As an AmeriCorps VISTA member, I work on projects designed to increase the capacity of attorneys and advocates who provide disaster legal assistance. Thus, with few exceptions, I work more with attorneys and advocates than with the disaster victims themselves. On the Martin Luther King, Jr. Day of Service organized by the Corporation for National and Community Service, however, I had the opportunity to join fellow VISTA members in doing community service. So, instead of spending this past Monday in the office, I joined VISTAs from the Health & Welfare Council of Long Island and volunteers from All Hands Volunteers to work in a residential basement damaged by Superstorm Sandy. The experience led me to reconsider my preconceived notion of the relationship between direct and indirect service.

The VISTA and All Hands volunteers took time during their lunch break to pose for a photo. Courtesy of the Long Island Volunteer Center.

Prior to Superstorm Sandy, the homeowner’s son ran a personal training business out of the basement. Submerged under 6 feet of water, the basement and all of the gym equipment were completely destroyed. While a contractor initially replaced the walls, they quickly became re-infested with mold. All Hands Volunteers offered to rebuild the basement, with their corps of full-time volunteers and day-to-day participants like me.

While I admittedly had zero building and construction experience (save for assembly of the Ikea variety), the All Hands site supervisor made sure to assign tasks we could complete, provide ample instruction and supervision, and pair us to make the work social and collaborative. The day’s work consisted of preparing, installing, and securing drywall and cement backer boards, which are the foundation of home interior walls. Volunteers were broken into teams that prepared, installed, and secured the wall materials.

My partner Charnelle and I spent the day inspecting and fastening the studs that keep cement backer board solidified and in place. Cement board is a water and mold resistant alternative to drywall. With both drywall and cement backer board, the screws keeping the boards in place have to be depressed below the surface before finishing and paint can be applied. So, Charnelle and I went around the basement armed with power drills, triangles, a T-square and pencils, checking every single screw on each installed piece of cement backer board. Other than a hand cramp from continual use of the power drill, I came away unscathed, albeit still without much construction skill.
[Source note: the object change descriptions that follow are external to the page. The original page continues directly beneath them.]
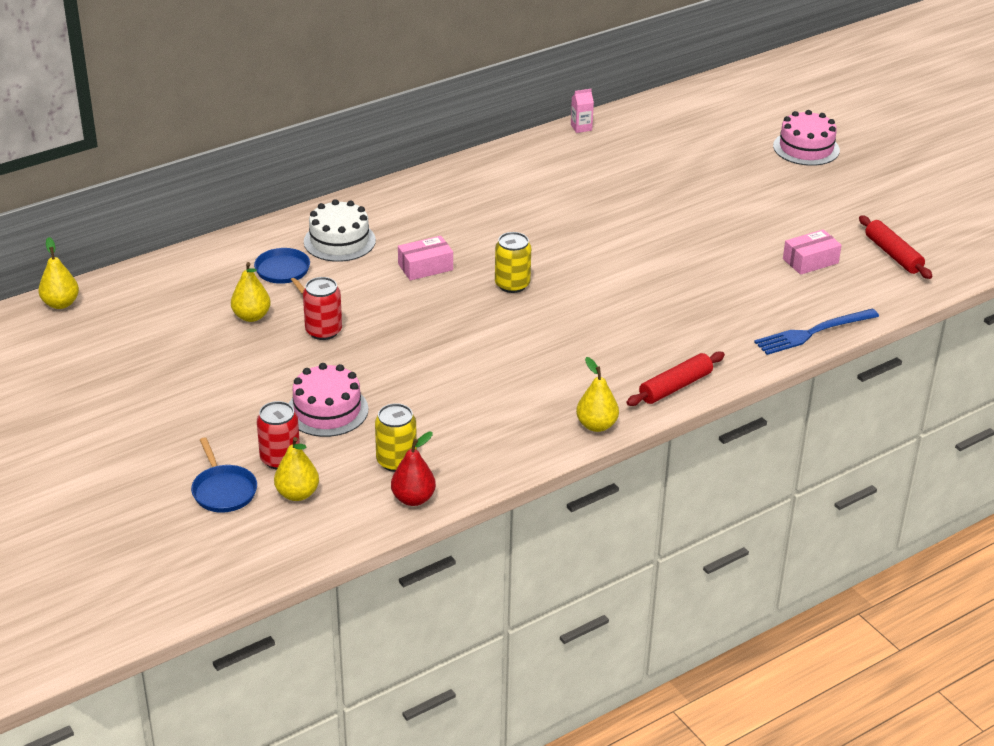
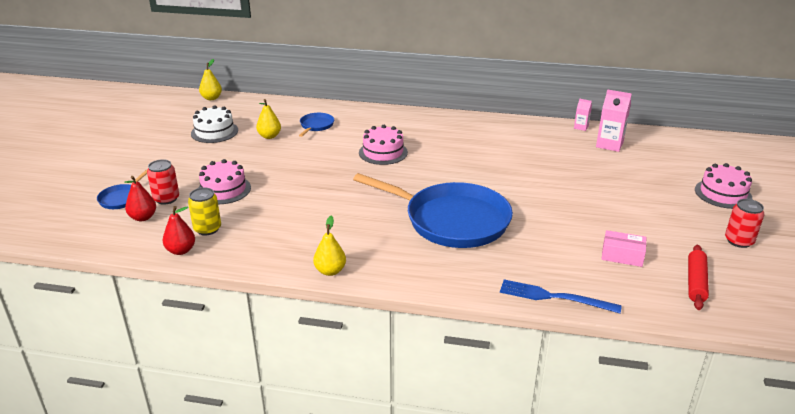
camera: 45 degrees right, 5 degrees down
(297, 494) = (143, 217): yellow pear -> red pear
(323, 331) = (286, 156): red can -> red can (739, 241)
(339, 241) = (364, 124): white cake -> white cake (214, 132)
(425, 267) = (383, 152): pink box -> pink cake
(512, 284) = (412, 180): yellow can -> none
(622, 308) = (452, 220): none -> blue pan
(638, 137) = (609, 144): none -> pink carton
(675, 386) = (410, 277): red rolling pin -> none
An All Hands volunteer at work. Courtesy of the Long Island Volunteer Center.

Over the course of the day, I had the opportunity to converse with the All Hands volunteers and learn about their direct service. I left the house having made a tangible impact in a Sandy victim’s recovery – the cement backer boards I helped install will be the foundation of the finished basement walls. While it is sometimes difficult to leave the office and easily conjure the faces of people who benefit from the resources I am developing, I came away from my day of service having met someone who I definitively helped. To say the work was rewarding and of the utmost importance would be an understatement.

Direct service produced clear and palpable results that made it easy to see the impact my work had on Sandy victims, especially with the homeowner watching. It felt great to personally assist a Sandy victim. Still, I came away from my day of service feeling just as strongly about the importance of my VISTA service as I did on my first day. I had an enhanced appreciation of how vital both my efforts and those of the All Hands volunteers are to New York’s Sandy recovery.

I had assumed that direct services and capacity-building services were the front and back office of a giant non-profit machine; I now understand that the relationship isn’t so simple. We perform fundamentally different, yet equally important roles.

The All Hands volunteers help victims literally rebuild their lives after a disaster, and as a VISTA I can help make that rebuilding as easy and rapid as possible. For example, as I was working on the basement, I thought: “Why did mold return so quickly after a contractor initially reconstructed the walls? Was the contractor licensed? Did the homeowner have the necessary legal advice and knowledge to make the right rebuilding, insurance, and aid application decisions?” At Pro Bono Net, I am helping create resources that address these very questions and facilitate the provision of legal services to disaster victims.

Thanks to my participation in the MLK Day of Service, I now realize that there isn’t a yin-and-yang relationship between direct service and capacity building. All Hands Volunteers and Pro Bono Net don’t interact with each other or have the same deliverables, clients, or perspectives, but are both broadly engaged in disaster recovery. Each organization’s unique means of helping disaster victims are equally important and indicative of varied skills, backgrounds, and responses to different victim needs more so than a desire to be the front office or back office on recovery efforts. In our different ways and in our fundamentally different offices, we are serving the countless victims struggling to rebuild over a year after Superstorm Sandy.